To set up the project, we first installed necessary libraries using pip. These libraries included transformers, datasets, and accelerate.
!pip install -q transformers datasets accelerate
!pip install --upgrade accelerate sentence-transformers
We read this file using pandas, and we used LabelEncoder from scikit-learn to encode the general and specific labels. Then, we split our data into training and validation sets, with 90% of the data for training and 10% for validation.
tokenizer = BertTokenizer.from_pretrained('bert-base-cased')
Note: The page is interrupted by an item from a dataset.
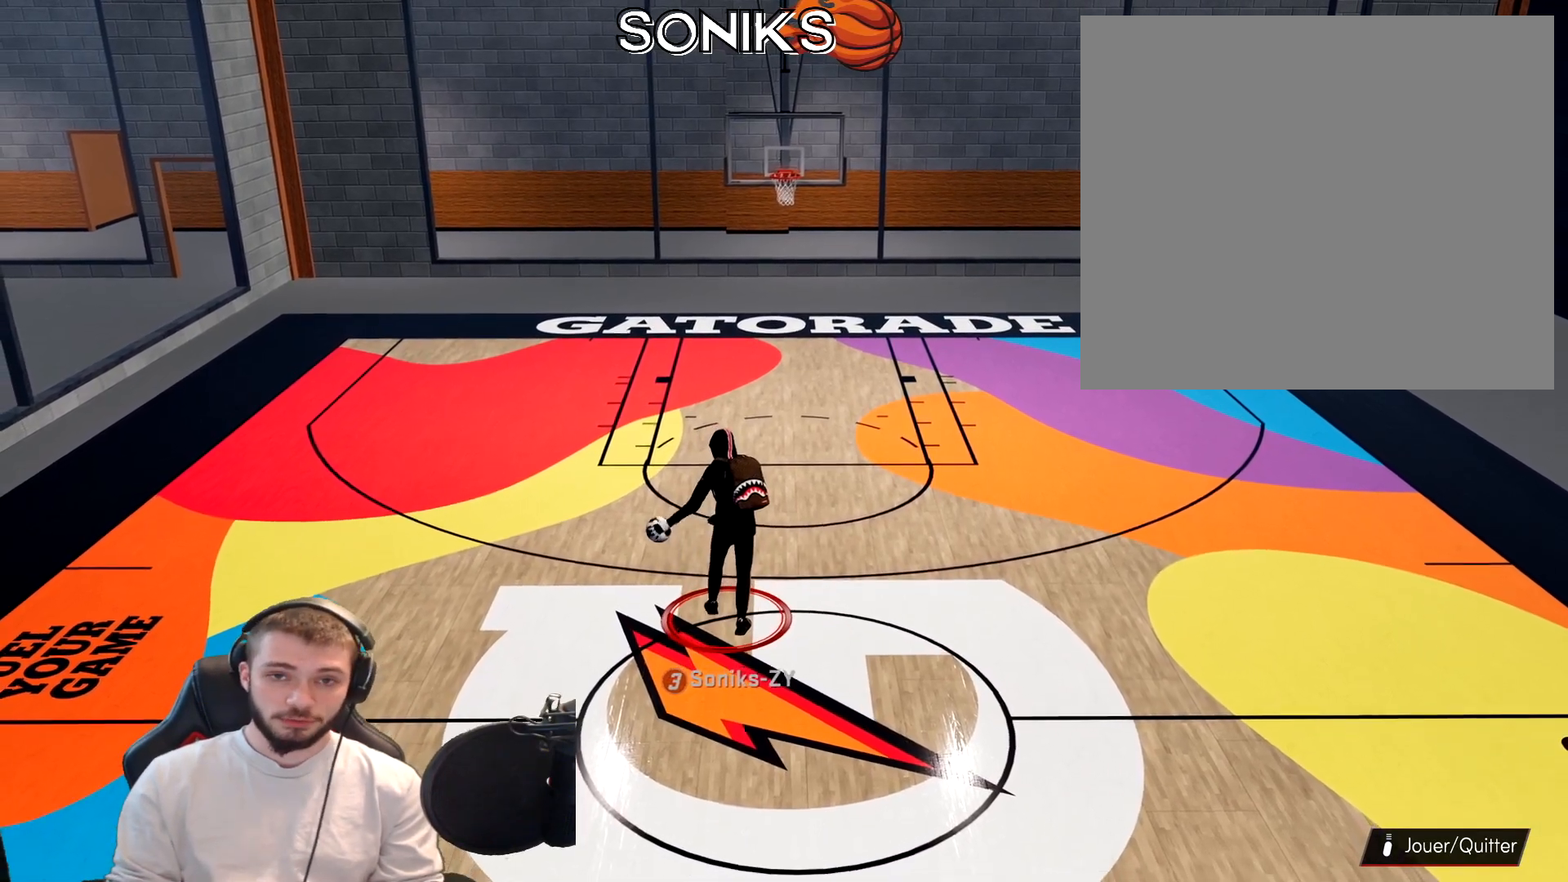
{"buttons": ["R2"], "left_stick": "center", "right_stick": "center", "events": []}
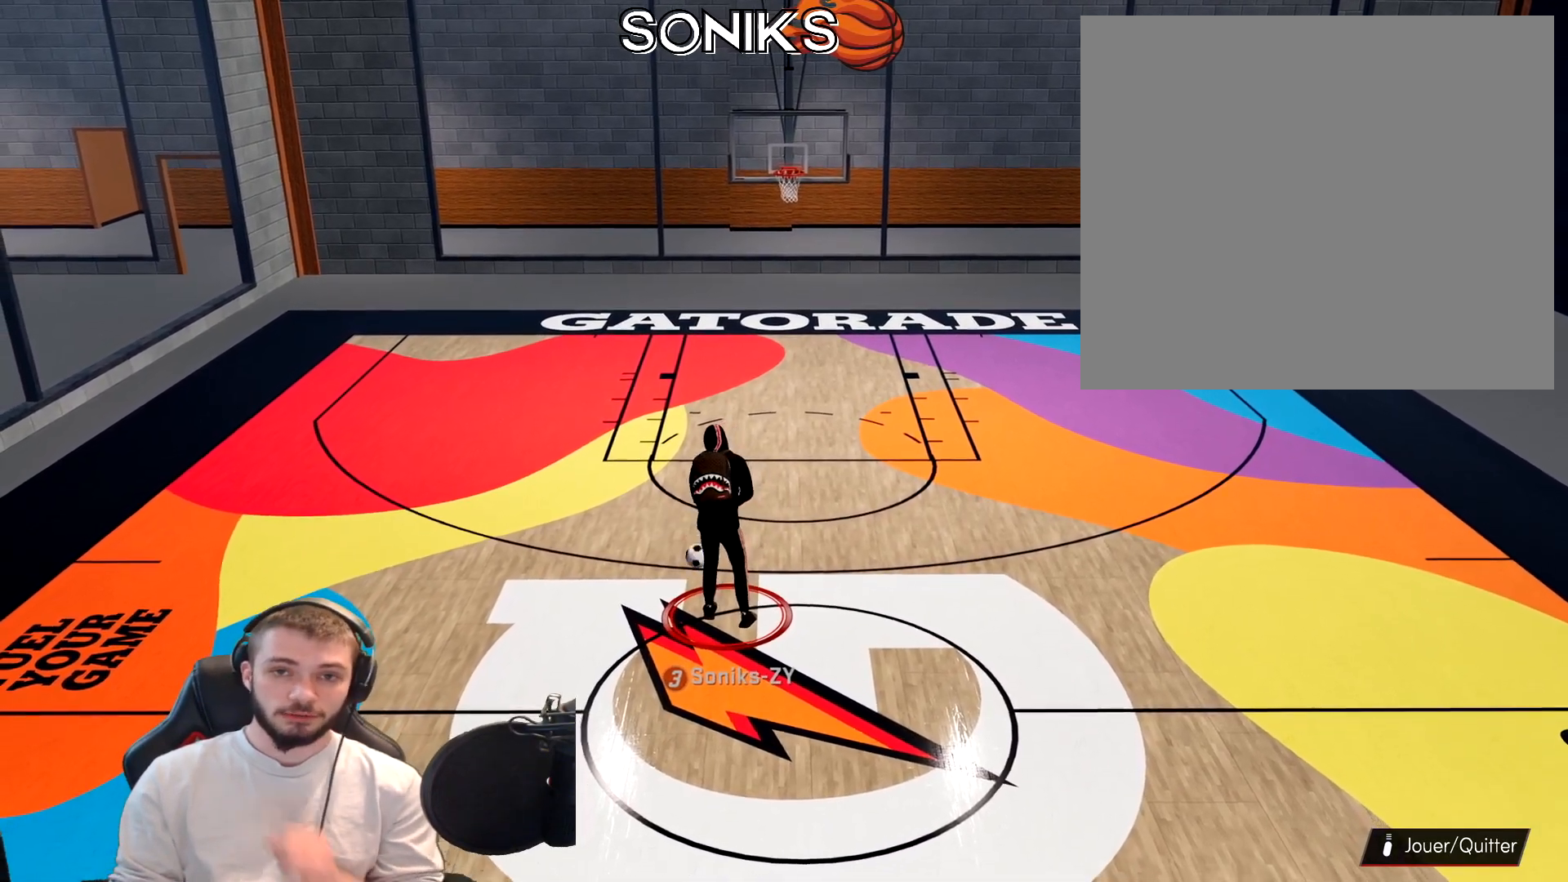
{"buttons": ["R2"], "left_stick": "center", "right_stick": "center", "events": []}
model_general = BertForSequenceClassification.from_pretrained('bert-base-cased', num_labels=len(le_general.classes_))
model_specific = BertForSequenceClassification.from_pretrained('bert-base-cased', num_labels=len(le_specific.classes_))
Subsequently, we tokenized the input data using the BERT tokenizer, taking care to pad and truncate the inputs to maintain a consistent sequence length. We wrapped the encoded inputs and corresponding labels into a CommandDataset object, preparing it for training.
training_args = TrainingArguments(
output_dir='./results',
num_train_epochs=30,
per_device_train_batch_size=16,
per_device_eval_batch_size=64,
warmup_steps=100,
weight_decay=0.01,
)
Finally, we trained the models by calling the train method on each Trainer object.
# Train the models
trainer_general.train()
trainer_specific.train()
eval_result = trainer_general.evaluate(eval_dataset=val_dataset_general)
print(f"Validation loss: {eval_result['eval_loss']}")
eval_result = trainer_specific.evaluate(eval_dataset=val_dataset_specific)
print(f"Validation loss: {eval_result['eval_loss']}")
# Function for making predictions
def predict_command(input_sentence, k=10):
encoding = tokenizer(input_sentence, truncation=True, padding=True, return_tensors='pt').to(device)
# Get predictions
general_output = model_general(encoding['input_ids'], attention_mask=encoding['attention_mask'])[0]
specific_output = model_specific(encoding['input_ids'], attention_mask=encoding['attention_mask'])[0]
# Get top k values and indices
general_topk_values, general_topk_indices = general_output.topk(k)
specific_topk_values, specific_topk_indices = specific_output.topk(k)
# Move tensors back to cpu for numpy operations
general_topk_values = general_topk_values.detach().cpu().numpy().flatten()
general_topk_indices = general_topk_indices.detach().cpu().numpy().flatten()
specific_topk_values = specific_topk_values.detach().cpu().numpy().flatten()
specific_topk_indices = specific_topk_indices.detach().cpu().numpy().flatten()
# Use the inverse_transform method to get the original labels
general_commands = le_general.inverse_transform(general_topk_indices)
specific_commands = le_specific.inverse_transform(specific_topk_indices)
# Combine commands with their scores
general_predictions = [(command, float(score)) for command, score in zip(general_commands, general_topk_values)]
specific_predictions = [(command, float(score)) for command, score in zip(specific_commands, specific_topk_values)]
return general_predictions, specific_predictions
# Predict commands
general_predictions, specific_predictions = predict_command('move the cube to the left')
print(general_predictions)
print(specific_predictions)
# After training the model, save it to the specified folder
model_general.save_pretrained("./models/model_general")
model_specific.save_pretrained("./models/model_specific")
# Save the tokenizer as well
tokenizer.save_pretrained("./models/tokenizer")
We also saved the LabelEncoders to disk using joblib, which enables us to transform between the original labels and their encoded values.
import joblib
# Save the LabelEncoders
joblib.dump(le_general, './labels/le_general.pkl')
joblib.dump(le_specific, './labels/le_specific.pkl')
Future work may explore fine-tuning the model, using more complex command structures, or integrating this model into a 3D editing application for a hands-on user experience.